An exciting deployment is a risky one. “Works on my machine” means the environment isn't reproducible; a stressful release means there's no safety net. The goal: to deploy on a Friday at 5pm without thinking about it.
The same command produces the same result, everywhere. Zero manual step, zero “don’t forget to also…”.
A merge to main triggers build, tests, deploy. Humans no longer copy files by hand.
You know in real time whether the deploy went well — health checks, logs, metrics — without waiting for a customer ticket.
A one-command rollback. The question isn’t “will it work” but “how fast can I roll back.”
Infra clicked by hand in the console isn’t reproducible and nobody knows what changed. In Terraform, infra becomes code: versioned, reviewed in a pull request, recreatable identically.
The key principle: the same deploy script runs in CI and locally. No secret logic hidden in the GitHub UI — if CI is down, you run the script by hand and get the same result.
The new version only takes traffic after proving it’s alive. The load balancer polls a /health endpoint; until it returns 200, the old version stays in place.
With a blue-green or rolling deploy, the switch is gradual: if /health fails, nothing switches and the user sees nothing. Rollback becomes a non-issue.
On the application side, the same observability logic applies to AI: I cover tracing in trace and score an agent.
I mentioned blue-green above; in practice I pick between two strategies depending on risk. With blue-green, two identical environments run in parallel: I switch 100% of traffic from "blue" to "green" at once, and rollback is just a traffic switch back to the still-running "blue." With canary, I shift traffic in steps — 5%, then 25%, then 100% — and only advance if error rates and latency stay healthy.
Instant cutover, instant rollback.
Gradual exposure, capped blast radius.
My rule of thumb: blue-green when instant rollback matters most and traffic is predictable; canary when I want to validate a risky version on a real sample before exposing everyone. Both are handled on AWS with CodeDeploy and ELB traffic shifting.
The /health I showed above actually hides two different questions, and Kubernetes splits them explicitly with its liveness, readiness and startup probes. Readiness says "I can take traffic now" (DB connected, cache warm): if it fails, I'm pulled from the load balancer without being killed. Liveness says "I'm alive, don't restart me": if it fails, the container is restarted. Conflating the two leads to restart loops the moment a dependency slows down.
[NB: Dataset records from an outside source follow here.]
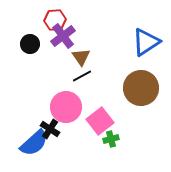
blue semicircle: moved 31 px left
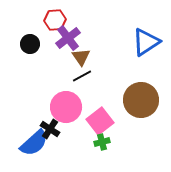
purple cross: moved 5 px right, 2 px down
brown circle: moved 12 px down
green cross: moved 9 px left, 3 px down
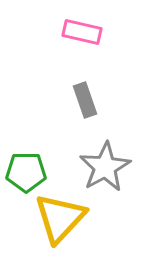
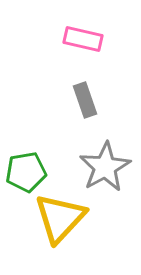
pink rectangle: moved 1 px right, 7 px down
green pentagon: rotated 9 degrees counterclockwise
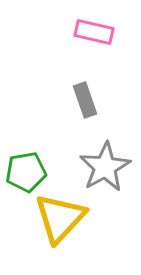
pink rectangle: moved 11 px right, 7 px up
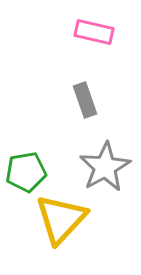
yellow triangle: moved 1 px right, 1 px down
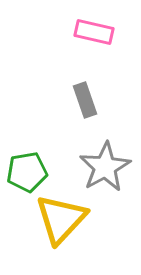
green pentagon: moved 1 px right
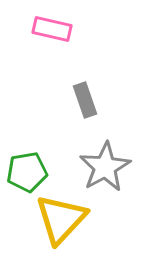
pink rectangle: moved 42 px left, 3 px up
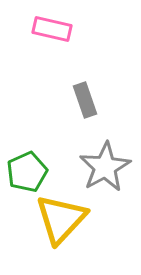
green pentagon: rotated 15 degrees counterclockwise
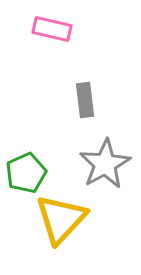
gray rectangle: rotated 12 degrees clockwise
gray star: moved 3 px up
green pentagon: moved 1 px left, 1 px down
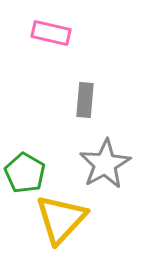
pink rectangle: moved 1 px left, 4 px down
gray rectangle: rotated 12 degrees clockwise
green pentagon: moved 1 px left; rotated 18 degrees counterclockwise
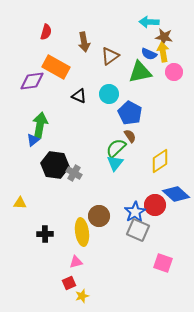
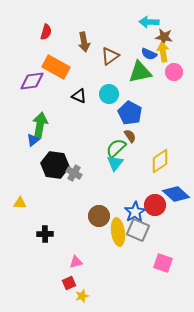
yellow ellipse: moved 36 px right
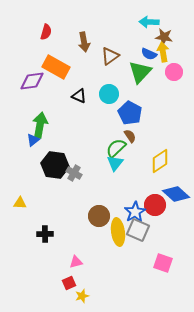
green triangle: rotated 35 degrees counterclockwise
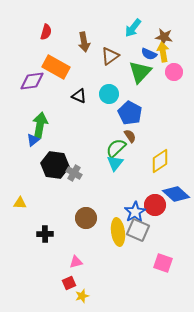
cyan arrow: moved 16 px left, 6 px down; rotated 54 degrees counterclockwise
brown circle: moved 13 px left, 2 px down
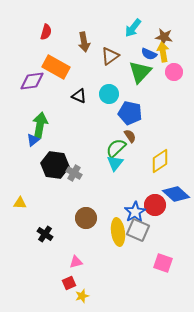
blue pentagon: rotated 15 degrees counterclockwise
black cross: rotated 35 degrees clockwise
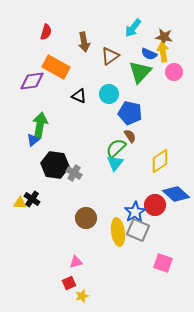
black cross: moved 13 px left, 35 px up
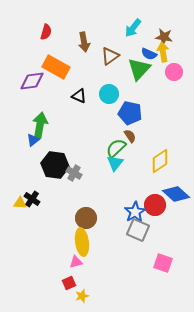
green triangle: moved 1 px left, 3 px up
yellow ellipse: moved 36 px left, 10 px down
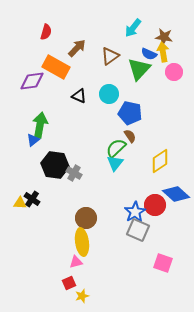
brown arrow: moved 7 px left, 6 px down; rotated 126 degrees counterclockwise
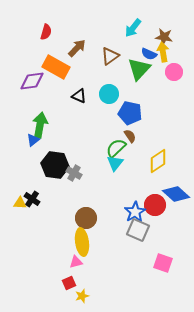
yellow diamond: moved 2 px left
Classic trap: putting dependencies in the liveness check. If the database hiccups for 30s, all your instances fail liveness at once, get restarted at once, and you turn a transient slowdown into a full outage. Liveness must stay local to the process.
"Boring" isn't just a feeling — it's measurable. The DORA metrics, from six years of Google research, capture both the velocity and the stability of a delivery pipeline. The report's key counterintuition: speed and stability aren't a trade-off — the best teams deploy more often AND recover faster.
Note: DORA has evolved its model to five metrics (adding a "rework rate"), but these four remain the foundation. I instrument them like everything else — metrics, logs and traces — in line with the three signals of OpenTelemetry.